The behaviors and the ultimate fate of Judas lead us to an ongoing discussion of predestination versus human free will. If we are predestined to an ignominious fate, that we have no place in choosing, then are we denied mercy forever, even though we were only doing what we were created for?  Could Jeffery Dahmer or Charles Manson have chosen different paths?

How do we know who that child on the playground will become? Is that child a future Mother Teresa or a future Adolf Hitler in the making?  If God is omniscient, then He has to know every decision we make before we make it. He must have a purpose in letting the weeds grow up along with the wheat. (Matthew 13:24-30)  God is the one who judges the injustices others may perpetrate on us. We are called to live peaceably and serve others as Jesus did, regardless if we are put in places that might have a lot of weeds.

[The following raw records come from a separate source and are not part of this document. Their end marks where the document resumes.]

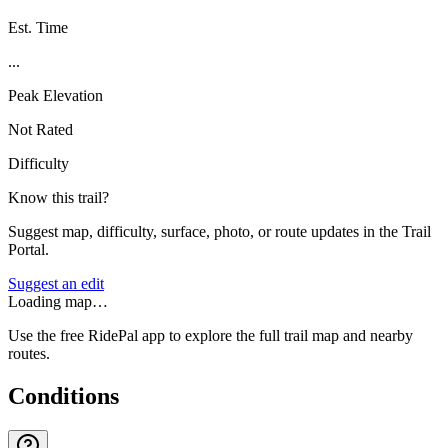
Est. Time
...
Peak Elevation
Not Rated
Difficulty
Know this trail?
Suggest map, difficulty, surface, photo, or route updates in the Trail
Portal.
Suggest an edit
Loading map…
Use the free RidePal app to explore the full trail map and nearby
routes.
Conditions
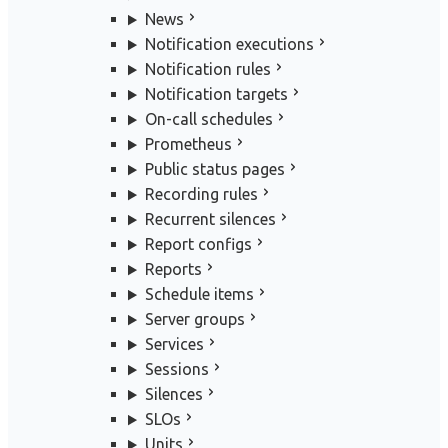
News
Notification executions
Notification rules
Notification targets
On-call schedules
Prometheus
Public status pages
Recording rules
Recurrent silences
Report configs
Reports
Schedule items
Server groups
Services
Sessions
Silences
SLOs
Units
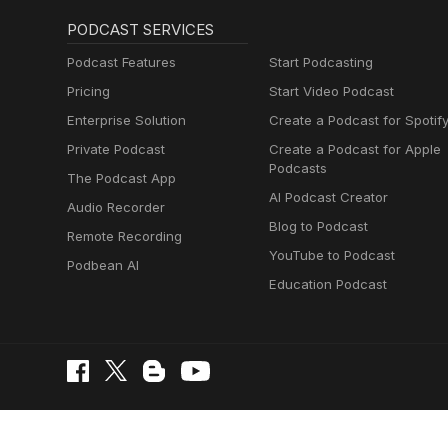
PODCAST SERVICES
Podcast Features
Start Podcasting
Pricing
Start Video Podcast
Enterprise Solution
Create a Podcast for Spotif
Private Podcast
Create a Podcast for Apple
Podcasts
The Podcast App
AI Podcast Creator
Audio Recorder
Blog to Podcast
Remote Recording
YouTube to Podcast
Podbean AI
Education Podcast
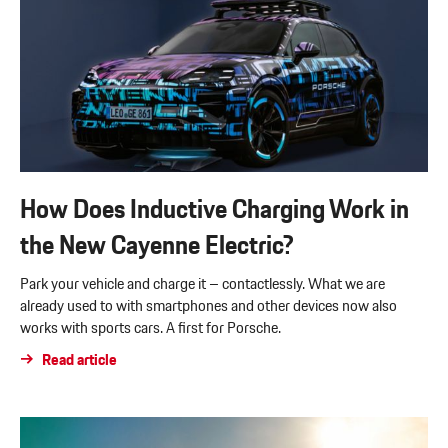
How Does Inductive Charging Work in
the New Cayenne Electric?
Park your vehicle and charge it – contactlessly. What we are
already used to with smartphones and other devices now also
works with sports cars. A first for Porsche.
Read article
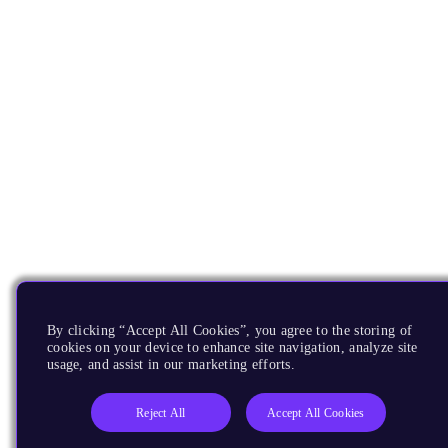
By clicking “Accept All Cookies”, you agree to the storing of
cookies on your device to enhance site navigation, analyze site
usage, and assist in our marketing efforts.
Reject All
Accept All Cookies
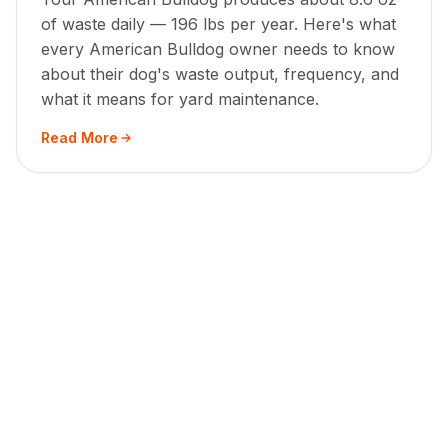
of waste daily — 196 lbs per year. Here's what
every American Bulldog owner needs to know
about their dog's waste output, frequency, and
what it means for yard maintenance.
Read More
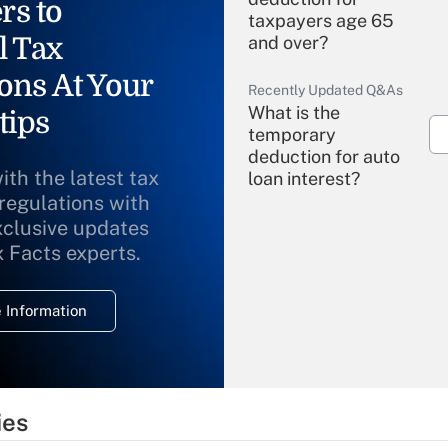
rs to
taxpayers age 65
l Tax
and over?
ons At Your
Recently Updated Q&As
What is the
tips
temporary
deduction for auto
ith the latest tax
loan interest?
 regulations with
xclusive updates
Recently Updated Q&As
What is the
x Facts experts.
temporary
deduction for
 Information
overtime income?
Recently Updated Q&As
What is the
temporary
ies
deduction for tip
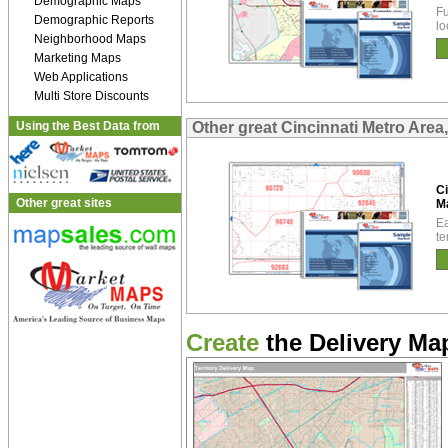
Demographic Maps
Fu
Demographic Reports
lo
Neighborhood Maps
Marketing Maps
Web Applications
Multi Store Discounts
Using the Best Data from
Other great Cincinnati Metro Are
Ci
Other great sites
M
Ea
te
Create
the Delivery Map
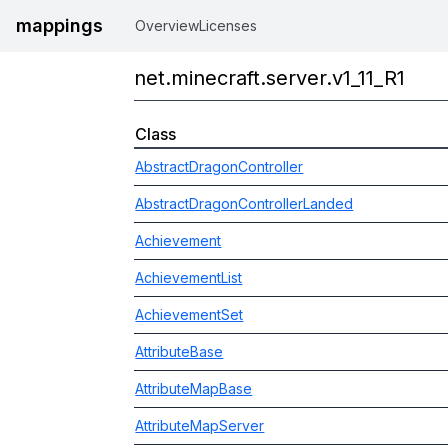
mappings
Overview
Licenses
net.minecraft.server.v1_11_R1
Class
AbstractDragonController
AbstractDragonControllerLanded
Achievement
AchievementList
AchievementSet
AttributeBase
AttributeMapBase
AttributeMapServer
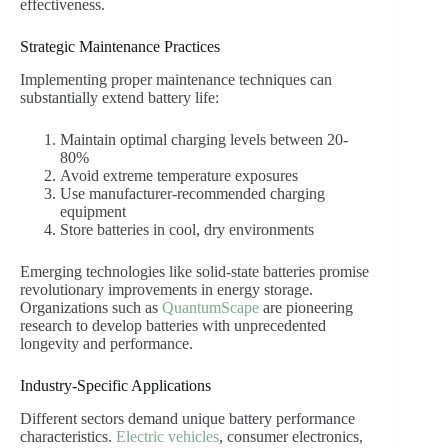
effectiveness.
Strategic Maintenance Practices
Implementing proper maintenance techniques can
substantially extend battery life:
Maintain optimal charging levels between 20-
80%
Avoid extreme temperature exposures
Use manufacturer-recommended charging
equipment
Store batteries in cool, dry environments
Emerging technologies like solid-state batteries promise
revolutionary improvements in energy storage.
Organizations such as
QuantumScape
are pioneering
research to develop batteries with unprecedented
longevity and performance.
Industry-Specific Applications
Different sectors demand unique battery performance
characteristics.
Electric vehicles
, consumer electronics,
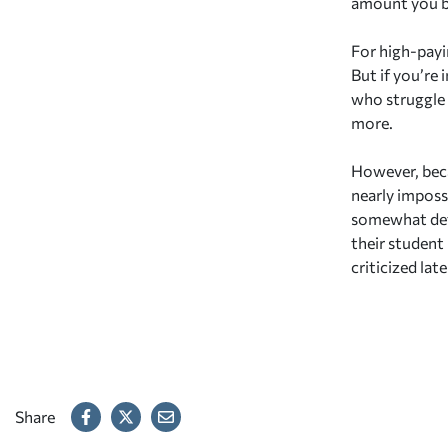
amount you 
For high-payi
But if you’re 
who struggle 
more.
However, beca
nearly impossi
somewhat defe
their student
criticized late
Share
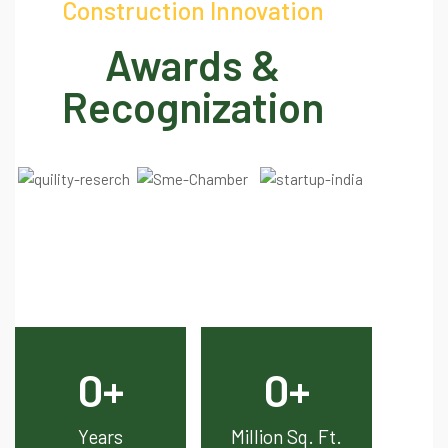
Construction Innovation
Awards &
Recognization
0
+
0
+
Years
Million Sq. Ft.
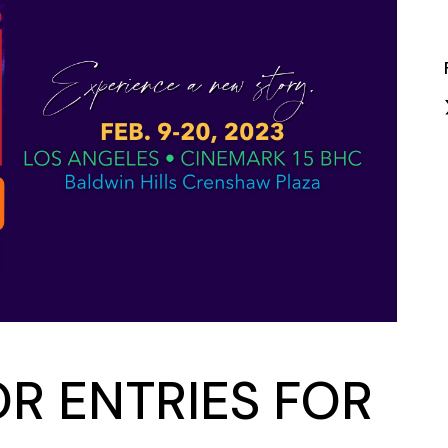
Closing Night
PAFF Soul Comedy Show
Senior Connections
Children & Youth
Studentfest
PAFF Institute
Awards Brunch
OR ENTRIES FOR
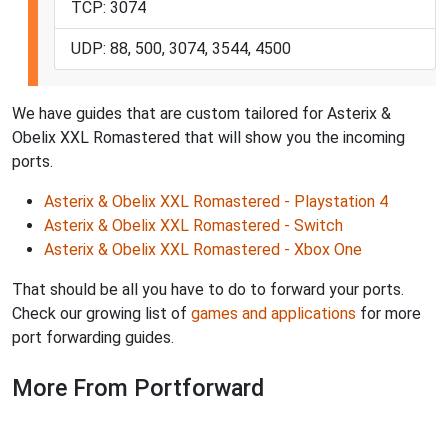
TCP: 3074
UDP: 88, 500, 3074, 3544, 4500
We have guides that are custom tailored for Asterix &
Obelix XXL Romastered that will show you the incoming
ports.
Asterix & Obelix XXL Romastered - Playstation 4
Asterix & Obelix XXL Romastered - Switch
Asterix & Obelix XXL Romastered - Xbox One
That should be all you have to do to forward your ports.
Check our growing list of
games and applications
for more
port forwarding guides.
More From Portforward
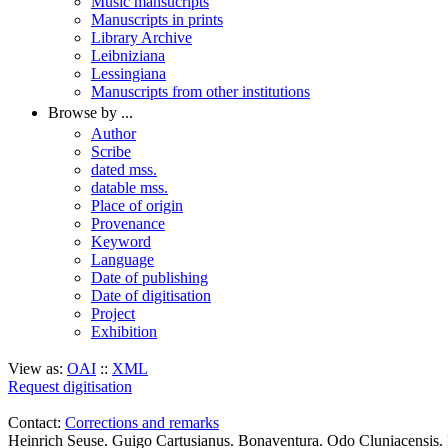
Music mansucripts
Manuscripts in prints
Library Archive
Leibniziana
Lessingiana
Manuscripts from other institutions
Browse by ...
Author
Scribe
dated mss.
datable mss.
Place of origin
Provenance
Keyword
Language
Date of publishing
Date of digitisation
Project
Exhibition
View as:
OAI
::
XML
Request digitisation
Contact:
Corrections and remarks
Heinrich Seuse. Guigo Cartusianus. Bonaventura. Odo Cluniacensis. 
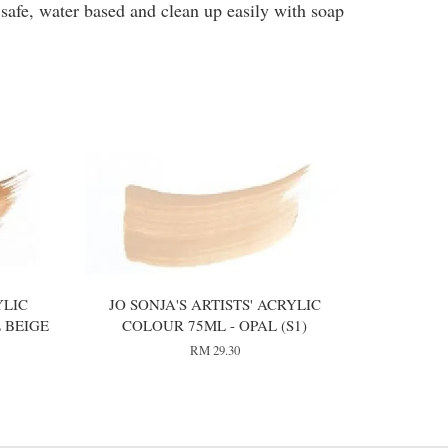
 safe, water based and clean up easily with soap
YLIC
JO SONJA'S ARTISTS' ACRYLIC
 BEIGE
COLOUR 75ML - OPAL (S1)
RM 29.30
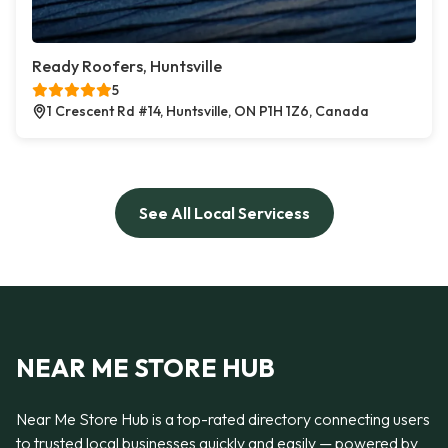
Ready Roofers, Huntsville
5
1 Crescent Rd #14, Huntsville, ON P1H 1Z6, Canada
See All Local Servicess
NEAR ME STORE HUB
Near Me Store Hub is a top-rated directory connecting users
to trusted local businesses quickly and easily — powered by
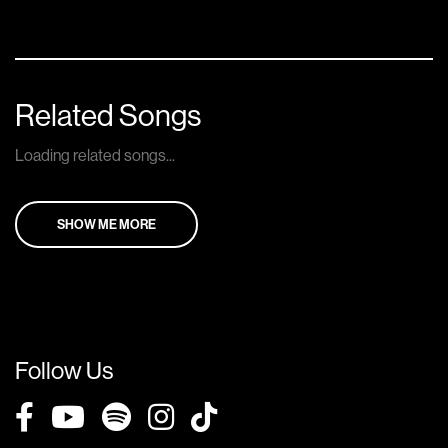
Related Songs
Loading related songs...
SHOW ME MORE
Follow Us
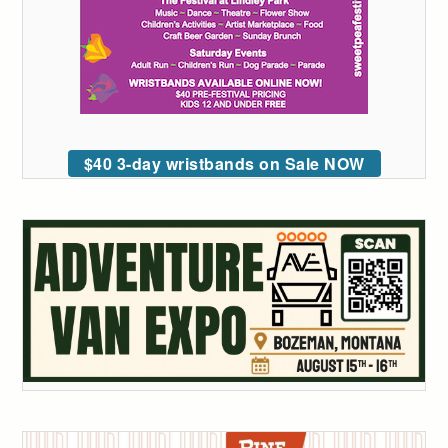
$40 3-day wristbands on Sale NOW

The Psalmists made chilling warnings about Judas and to anyone else (namely everyone…) who betrays Jesus. In Psalm 69:24-25, burning anger and desolation are the betrayers’ due.  Psalm 109:8 calls for another to take the office of the betrayer.  All of us are sinners as well as saints, and we are completely reliant on Jesus to keep us faithful and walking with Him.  Only He can deliver us from the snares and traps of sin, unbelief and being distracted by the world.

None of us, even including the apostles, are or were perfect witnesses for Jesus. We aren’t able to witness to Him perfectly, and what witness we can and do give is solely by the grace and power of God.

God does not allow us to be omniscient, omnipotent or omnipresent. It is not given to us to know God’s plan for anyone.

As far as Judas, or Jeffery Dahmer, or Hitler,- or even the people society sees as being “good,” such as Mother Teresa or Billy Graham, God alone is their Judge. God alone knows what is in anyone’s mind or heart.  All we can do is pray the prayer Jesus taught us- that His will be done, and that our hearts and minds might be aligned with His.